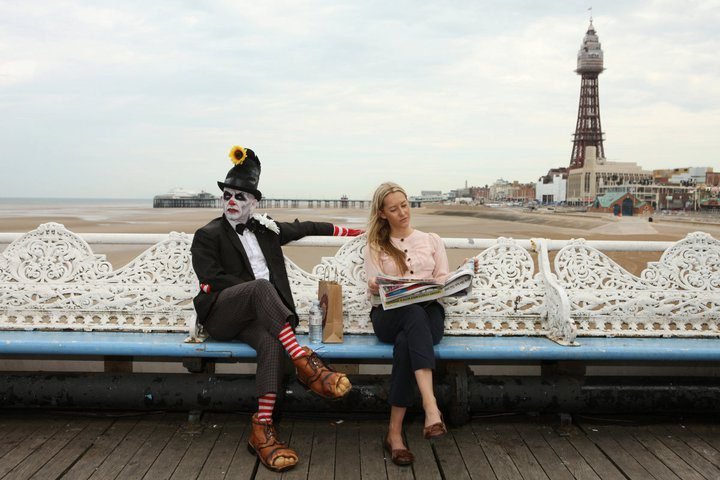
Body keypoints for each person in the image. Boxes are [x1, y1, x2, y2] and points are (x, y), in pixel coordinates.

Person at [191, 145, 362, 472]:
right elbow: (211, 278)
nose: (231, 201)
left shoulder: (267, 231)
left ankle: (263, 429)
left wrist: (354, 233)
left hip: (262, 320)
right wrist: (254, 292)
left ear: (254, 203)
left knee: (271, 345)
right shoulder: (208, 234)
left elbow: (307, 226)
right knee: (260, 287)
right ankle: (305, 362)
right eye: (227, 195)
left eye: (240, 197)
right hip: (222, 314)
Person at [363, 182, 449, 466]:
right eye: (394, 208)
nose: (402, 212)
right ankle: (430, 406)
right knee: (410, 314)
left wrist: (446, 285)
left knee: (406, 342)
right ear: (383, 213)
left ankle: (394, 434)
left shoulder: (432, 240)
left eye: (404, 205)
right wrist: (376, 285)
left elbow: (443, 279)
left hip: (429, 316)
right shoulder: (376, 246)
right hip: (389, 316)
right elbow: (374, 290)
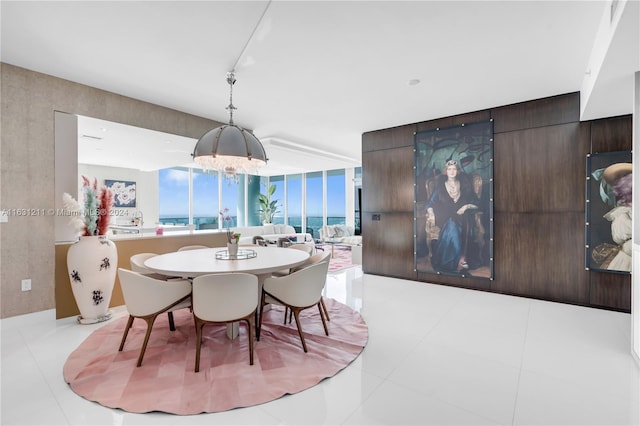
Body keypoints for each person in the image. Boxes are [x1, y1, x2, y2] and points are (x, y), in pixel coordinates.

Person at [425, 159, 481, 273]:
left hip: (462, 215)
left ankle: (455, 261)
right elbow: (430, 203)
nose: (451, 171)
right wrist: (430, 212)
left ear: (458, 171)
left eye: (454, 169)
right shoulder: (440, 186)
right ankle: (460, 260)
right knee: (451, 223)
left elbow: (477, 202)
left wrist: (466, 207)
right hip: (444, 216)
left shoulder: (465, 185)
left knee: (454, 225)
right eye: (449, 169)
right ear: (446, 171)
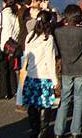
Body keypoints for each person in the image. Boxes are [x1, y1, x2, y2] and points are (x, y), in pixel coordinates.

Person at [53, 4, 82, 138]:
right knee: (78, 100)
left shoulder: (59, 32)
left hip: (66, 68)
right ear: (79, 17)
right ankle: (75, 131)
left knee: (64, 99)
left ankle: (58, 131)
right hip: (80, 68)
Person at [22, 10, 59, 138]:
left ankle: (34, 129)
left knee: (32, 104)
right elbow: (50, 60)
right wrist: (54, 79)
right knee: (45, 104)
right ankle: (43, 131)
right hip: (44, 76)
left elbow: (26, 56)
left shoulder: (30, 36)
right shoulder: (48, 38)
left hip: (31, 75)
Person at [0, 0, 21, 99]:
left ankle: (4, 92)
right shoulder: (15, 16)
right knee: (12, 69)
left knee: (3, 69)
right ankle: (13, 90)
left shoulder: (1, 15)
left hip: (3, 45)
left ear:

....

- _Work instruction_
When you restate the listing, keep every word as it is and drop the pictures.

- _Exercise answer_
Body keypoints for each person in the image. Boxes are [x1, y1, x2, y2] and points are (x, y), in pixel coordinates.

Person at [191, 145, 362, 472]:
right elbow: (211, 278)
nose: (231, 201)
left shoulder: (267, 231)
left ankle: (263, 429)
left wrist: (354, 233)
left hip: (262, 320)
right wrist: (254, 292)
left ear: (254, 203)
left knee: (271, 345)
right shoulder: (208, 234)
left elbow: (307, 226)
right knee: (260, 287)
right ankle: (305, 362)
right eye: (227, 195)
left eye: (240, 197)
right hip: (222, 314)
Person at [363, 182, 449, 466]:
right eye: (394, 208)
nose: (402, 212)
right ankle: (430, 406)
right knee: (410, 314)
left wrist: (446, 285)
left knee: (406, 342)
right ear: (383, 213)
left ankle: (394, 434)
left shoulder: (432, 240)
left eye: (404, 205)
right wrist: (376, 285)
left elbow: (443, 279)
left hip: (429, 316)
right shoulder: (376, 246)
right hip: (389, 316)
right elbow: (374, 290)
Body keypoints for each person in the image. Boxes are [x1, y1, x2, y2] and points are (x, y), in pixel coordinates.

Person at [425, 159, 481, 273]:
left hip: (462, 215)
left ankle: (455, 261)
right elbow: (430, 203)
nose: (451, 171)
right wrist: (430, 212)
left ear: (458, 171)
left eye: (454, 169)
right shoulder: (440, 186)
right ankle: (460, 260)
right knee: (451, 223)
left elbow: (477, 202)
left wrist: (466, 207)
right hip: (444, 216)
left shoulder: (465, 185)
left knee: (454, 225)
right eye: (449, 169)
right ear: (446, 171)
Body keypoints for each person in the image. Boxes are [x1, y1, x2, y2] and points are (x, y), in pixel coordinates.

Person at [53, 4, 82, 138]:
right knee: (78, 100)
left shoulder: (59, 32)
left hip: (66, 68)
right ear: (79, 17)
right ankle: (75, 131)
left knee: (64, 99)
left ankle: (58, 131)
right hip: (80, 68)
Person at [22, 10, 59, 138]:
left ankle: (34, 129)
left knee: (32, 104)
right elbow: (50, 60)
right wrist: (54, 79)
right knee: (45, 104)
right ankle: (43, 131)
right hip: (44, 76)
left elbow: (26, 56)
left shoulder: (30, 36)
right shoulder: (48, 38)
left hip: (31, 75)
Person at [0, 0, 21, 99]:
left ankle: (4, 92)
right shoulder: (15, 16)
right knee: (12, 69)
left knee: (3, 69)
right ankle: (13, 90)
left shoulder: (1, 15)
left hip: (3, 45)
left ear:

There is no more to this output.